> _ENUNCIADO 1_:
Según el fragmento, ¿en qué prefiere Jasmin poner toda la carne en el asador?
> _ENUNCIADO 2_:
Resume el fragmento en dos oraciones.
> _ENUNCIADO 3_:
Indica si cada afirmación concuerda con el fragmento: (a) Jasmin asume muchos riesgos en lo visual. (b) El final es lo bastante agridulce como para salir airoso. (c) La mirada de la película se centra en el conflicto bosnio.

> _FRAGMENTO_:
******************************

En definitiva, todas las historias tratan de refugiados que huyen y como sus historias acaban tocando de alguna manera a una población inglesa que vive la guerra desde la lejania y sin comprender nada. Y algo tan sencillo y predispuesto a la lágrima fácil es resuelto desde un guión inteligente, con más miga de lo que parece al principio. Es cierto que visualmente Jasmin no arriesga mucho y prefiere poner toda la carne en el asador en sus personajes y en las ideas que desprende su relato, pero como decía, todo está milimétricamente pensando en el libreto que escribe y su final resulta lo suficientemente agridulce como para salir airoso.
Sus clichés acaban dinamitándose desde dentro y su resultado es una mirada sencilla pero lúcida, no sobre el conflicto bosnio, si no sobre las relaciones humanas, sus miedos, anhelos y esperanzas.

******************************

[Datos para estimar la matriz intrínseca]
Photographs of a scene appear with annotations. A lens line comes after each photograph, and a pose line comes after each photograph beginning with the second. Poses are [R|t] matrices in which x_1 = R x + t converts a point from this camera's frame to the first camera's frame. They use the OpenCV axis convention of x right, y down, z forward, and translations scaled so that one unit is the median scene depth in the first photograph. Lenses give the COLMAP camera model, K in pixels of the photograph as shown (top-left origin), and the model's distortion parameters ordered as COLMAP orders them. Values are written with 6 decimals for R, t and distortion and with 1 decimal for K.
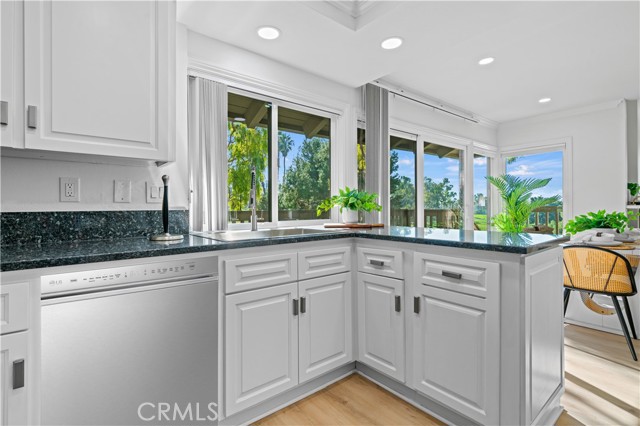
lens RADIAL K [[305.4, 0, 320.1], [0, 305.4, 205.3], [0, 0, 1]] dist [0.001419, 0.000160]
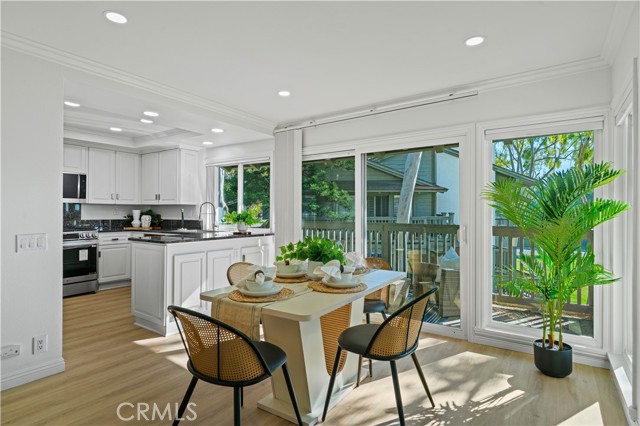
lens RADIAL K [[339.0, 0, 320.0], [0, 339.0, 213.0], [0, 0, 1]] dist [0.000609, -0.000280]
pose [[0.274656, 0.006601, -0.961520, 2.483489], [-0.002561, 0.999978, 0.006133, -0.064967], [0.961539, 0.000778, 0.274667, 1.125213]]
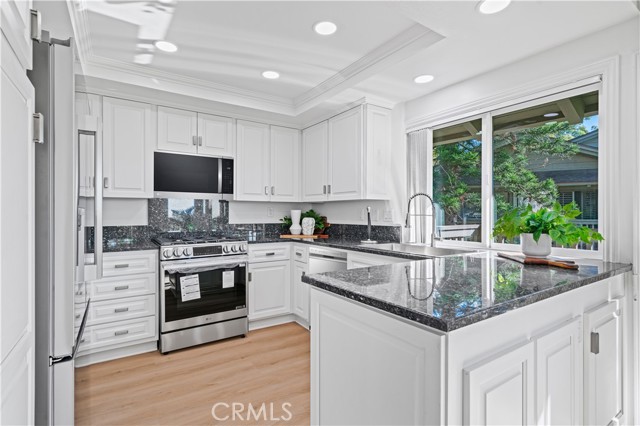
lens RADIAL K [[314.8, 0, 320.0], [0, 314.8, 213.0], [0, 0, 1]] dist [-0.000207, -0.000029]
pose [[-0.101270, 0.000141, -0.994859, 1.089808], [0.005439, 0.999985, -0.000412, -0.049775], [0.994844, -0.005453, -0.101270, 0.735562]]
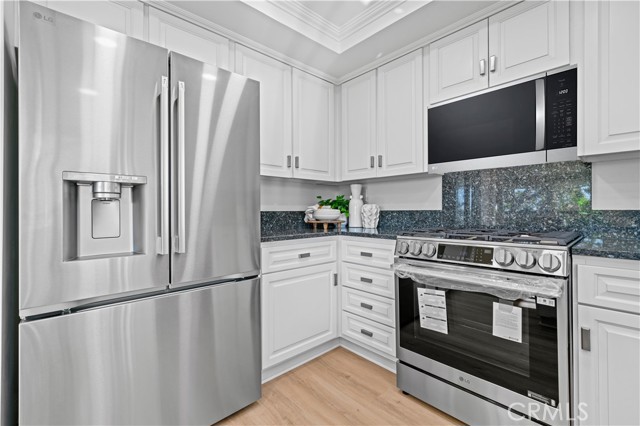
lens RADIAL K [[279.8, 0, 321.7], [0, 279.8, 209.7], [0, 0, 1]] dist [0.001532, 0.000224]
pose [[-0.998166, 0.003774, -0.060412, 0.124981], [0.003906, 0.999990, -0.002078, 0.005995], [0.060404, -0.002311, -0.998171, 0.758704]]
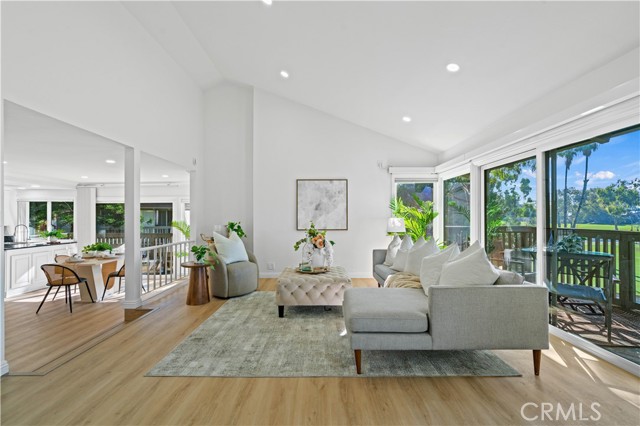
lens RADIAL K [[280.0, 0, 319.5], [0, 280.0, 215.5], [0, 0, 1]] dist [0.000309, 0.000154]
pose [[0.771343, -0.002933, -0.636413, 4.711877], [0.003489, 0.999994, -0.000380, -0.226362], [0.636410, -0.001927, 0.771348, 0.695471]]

******************************

> _RESPUESTA 1_:
En sus personajes y en las ideas que desprende su relato.

> _RESPUESTA 2_:
Las historias tratan de refugiados que huyen y de cómo sus vidas acaban tocando a una población inglesa que vive la guerra desde la lejanía, algo propenso a la lágrima fácil que se resuelve con un guion inteligente. Aunque visualmente arriesga poco, sus clichés se dinamitan desde dentro y el resultado es una mirada sencilla pero lúcida sobre las relaciones humanas.

> _RESPUESTA 3_:
(a) No: "visualmente Jasmin no arriesga mucho".
(b) Sí: "su final resulta lo suficientemente agridulce como para salir airoso".
(c) No: "no sobre el conflicto bosnio, si no sobre las relaciones humanas".